Wright State (1-0) at Eastern Illinois (0-1)
7:00 p.m. CST
The first home game in the Jay Spoonhour era comes against a capable Wright State squad out the Horizon League. Without a doubt, the Panthers are still seeking an offensive identity, which could be a challenge against quality competition.
If there is a reason for some hope, the Raiders allowed Idaho to shoot better than 50% from the field in their season opener. The bad news: they still won by ten, thanks to solid 3-point shooting and only 6 turnovers. The Panthers will also be at a distinct size advantage: Wright State’s top three scorers in their opener, J.T. Yoho, Cole Darling and A.J. Pacher, are 6’6″, 6’8″, and 6’10” respectively. Those big guys can all shoot the three, combining to go 6-11 from deep.
Morris Woods, one of the few players back this year in Charleston, was good in the loss to Bradley, and I’m very curious to see if he can be a consistent scorer on Spoonhour’s squad, along with OVC Freshman of the week Alex Austin. In the middle, Josh Piper simply has to have more than 3 rebounds in 32 minutes, even if he doesn’t do a lot of scoring.
Today’s random stat: these teams played a home-and-home in the ’93-’94 season.
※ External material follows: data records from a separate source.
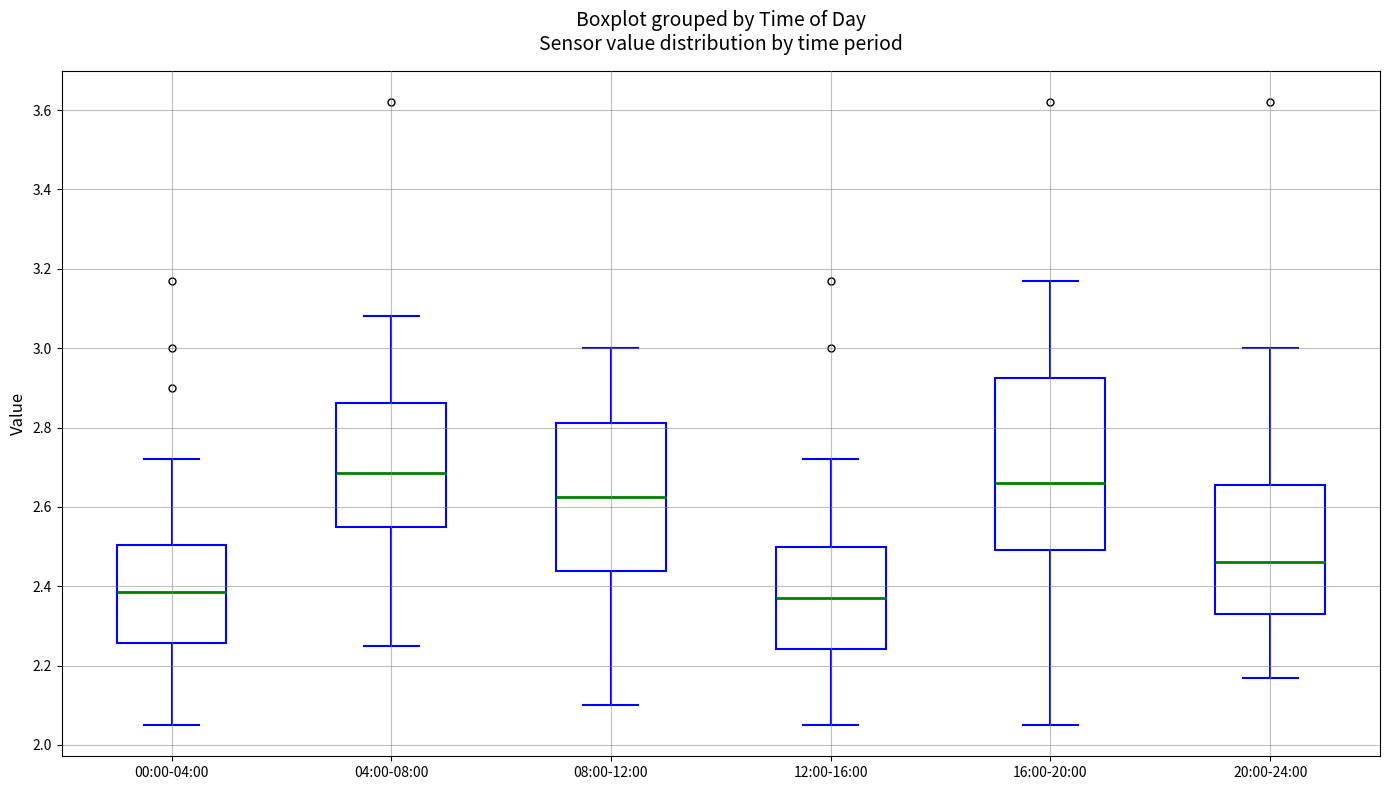

Reading left to right, transcribe this box plot: for each box, give where its median line is, the range the box spans, and where its two whiskers end, as read against the y-axis. The values are not printed on the chart, so give them approximately, as read against the axis.

00:00-04:00: median 2.38, box 2.26 to 2.50, whiskers 2.06 to 2.72
04:00-08:00: median 2.68, box 2.56 to 2.86, whiskers 2.26 to 3.08
08:00-12:00: median 2.62, box 2.44 to 2.82, whiskers 2.10 to 3.00
12:00-16:00: median 2.38, box 2.24 to 2.50, whiskers 2.06 to 2.72
16:00-20:00: median 2.66, box 2.50 to 2.92, whiskers 2.06 to 3.18
20:00-24:00: median 2.46, box 2.34 to 2.66, whiskers 2.18 to 3.00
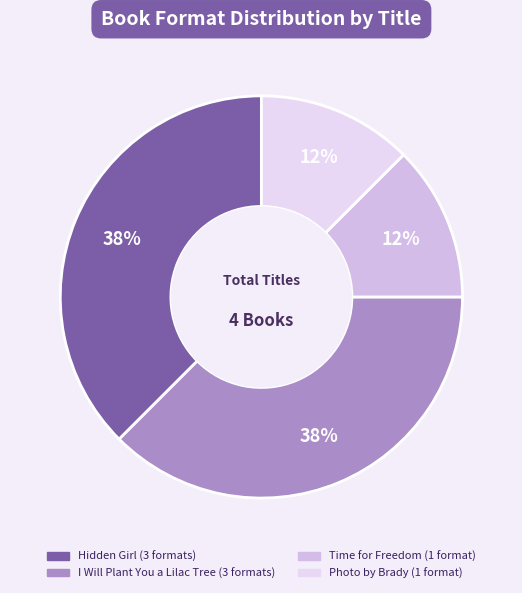

Count the number of slices in the pie.

4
The road team won both matchups.
Maryville (MO) (2-2) at Belmont (1-0)
7:00 p.m. CST
For a Division II school, Maryville has no problems playing Division I teams. In fact, Belmont will their third, and they already have a common opponent: Lipscomb. (Belmont’s only opponent.) In fact, the Saints were tied late in the second half with Miami (OH) before losing by nine.
That being said, this is the 4th game in 4 days for Maryville, and just yesterday the Saints lost by 18 to Lipscomb, the team Belmont easily handled in their opener.
That, by the way, is officially the most in-depth analysis you’ll ever get from me on a non-Division I opponent. You’re welcome.
There’s really not much to learn from this one. We know Belmont’s good, and a blowout win, or even a non-blowout isn’t really going to have any impact on that opinion. The Bruins bench should get extended minutes, which is good for their confidence going forward. And Maryville gets some much needed rest after this one.